Style in writing is described as the manner in which a writer writes. It is a strategy used by a single author in his writing. It differs from author to author and is determined by syntax, word choice, and tone. It is the author’s thumbprint – a distinct and lasting imprint on the work’s voice and personality. It is conceivable for two works created on the same subject or with the same theme to be structurally fulfilling yet stylistically superior to one another. Style refers to how one expresses one’s ideas and feelings in words. It is the product of a long-cultivated awareness of words and sentences, of how a writer links one sentence to the next.
4.1.2 Basic approaches to the writing process
Writers must comprehend the writing process and learn how to incorporate their knowledge and thoughts into their work. There are some basic methods/approaches that one can follow to make the writing legible. They are planning/prewriting, organising, writing/drafting, editing, and revising.
The planning or prewriting step includes conceptualising which takes one’s writing purpose and aim into consideration. During the planning stage, a writer should consider who their readers will be and what the objective of their work will be. Planning ahead of time allows for more comprehensive thinking and organised writing.
It is not uncommon for a writer to struggle with picking the most significant pieces of information from the ideas generated during the planning stage. As a result, once the writers have developed their writing strategies, it is time to arrange their thoughts. A writer should elaborate on the concepts created during the planning step throughout this procedure. Then, he/she has to assess what information, if any, is still required to complete the gaps. Finally, the writer has to organise the facts and concepts such that they flow together and make sense.
A writer should create a rough draft in the early writing stage using the ideas developed during the planning step. During the first writing phase, the writer must combine continual cognitive demands, such as merging planned ideas with new ideas, remembering the objective of the document, following acceptable grammatical standards and considering the target audience.
This writing method includes a thorough examination of the initial version. At this point, a writer should double-check the grammar, spelling and punctuation. The writer should also consider if the concepts meant were clear and whether the aim was met. The writer might proceed to the revision stage of writing after analysing the work.

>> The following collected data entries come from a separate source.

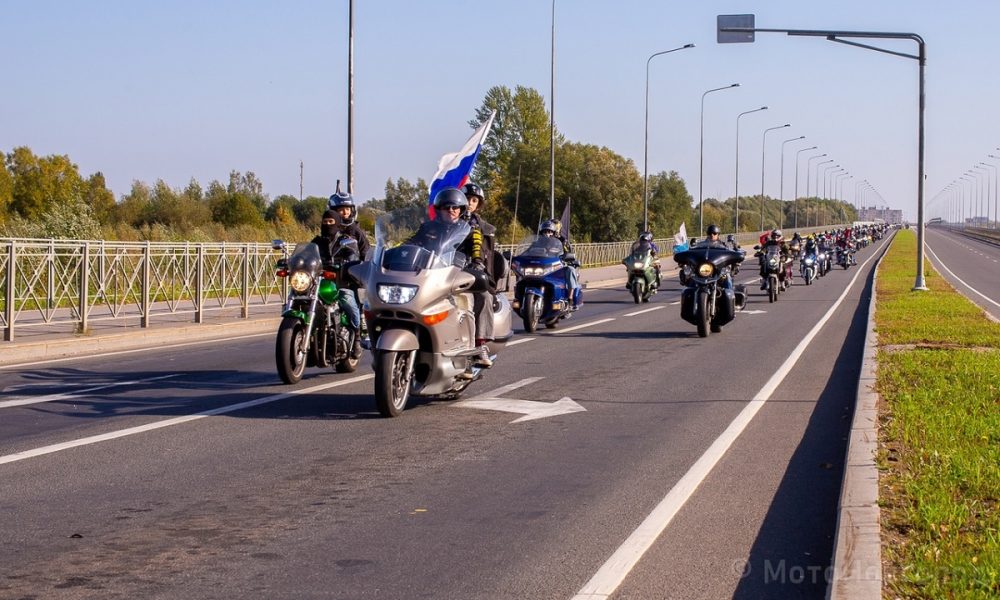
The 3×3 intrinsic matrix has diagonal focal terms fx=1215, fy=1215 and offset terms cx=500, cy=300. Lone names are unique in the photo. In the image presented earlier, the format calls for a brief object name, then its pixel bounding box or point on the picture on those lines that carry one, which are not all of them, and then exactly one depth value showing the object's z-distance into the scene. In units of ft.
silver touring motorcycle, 31.04
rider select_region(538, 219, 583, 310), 66.03
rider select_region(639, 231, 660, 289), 94.58
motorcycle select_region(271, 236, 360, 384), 38.73
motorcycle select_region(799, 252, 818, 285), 132.05
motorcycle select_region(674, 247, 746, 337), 60.08
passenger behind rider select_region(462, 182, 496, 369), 33.63
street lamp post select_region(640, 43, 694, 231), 184.03
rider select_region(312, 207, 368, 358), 40.78
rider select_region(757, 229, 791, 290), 98.98
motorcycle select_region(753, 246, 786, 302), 96.12
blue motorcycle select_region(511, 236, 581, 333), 63.77
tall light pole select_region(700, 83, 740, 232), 212.64
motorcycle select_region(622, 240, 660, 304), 95.14
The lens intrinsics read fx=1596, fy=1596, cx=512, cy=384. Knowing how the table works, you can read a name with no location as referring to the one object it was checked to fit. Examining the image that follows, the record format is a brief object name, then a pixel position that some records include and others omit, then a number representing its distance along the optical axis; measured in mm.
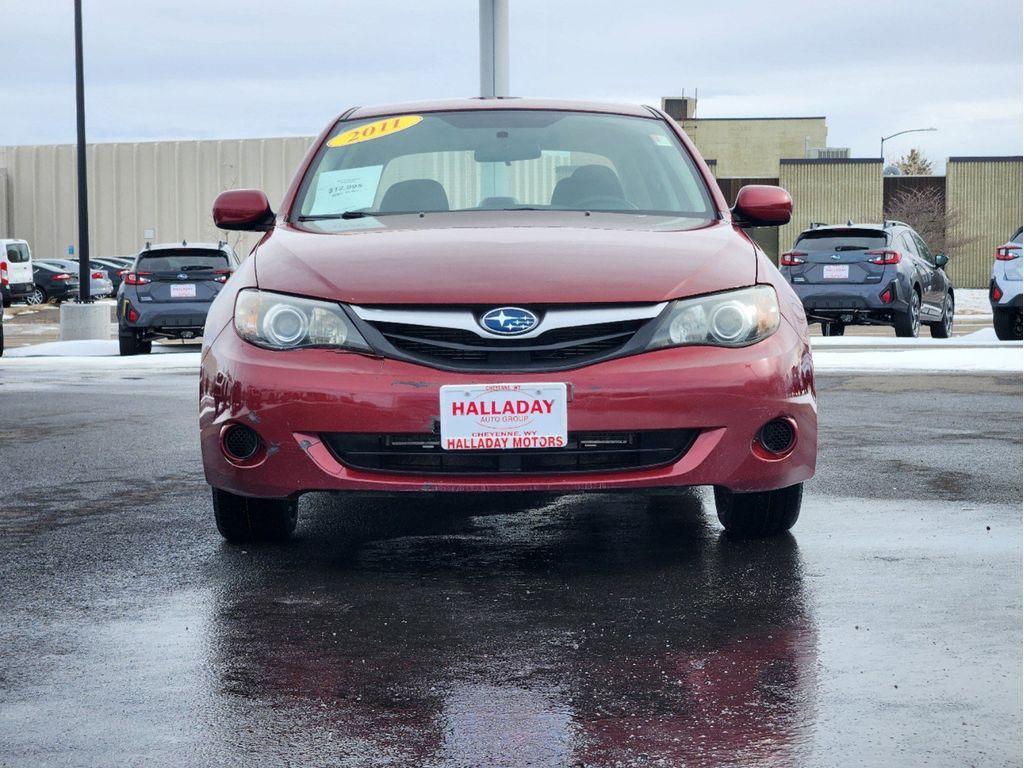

Revision requires changing the work in response to criticism and a comprehensive review. Along with rectifying structural issues in the text, it also lets the writer to locate and wrap up loose ends. The writer can also add or remove the stuff to improve the flow and usefulness of the article. Before delivering a final result, the writer should go through this process at least once to confirm that the new ideas contributed to accomplish the goal and increase the clarity of the text.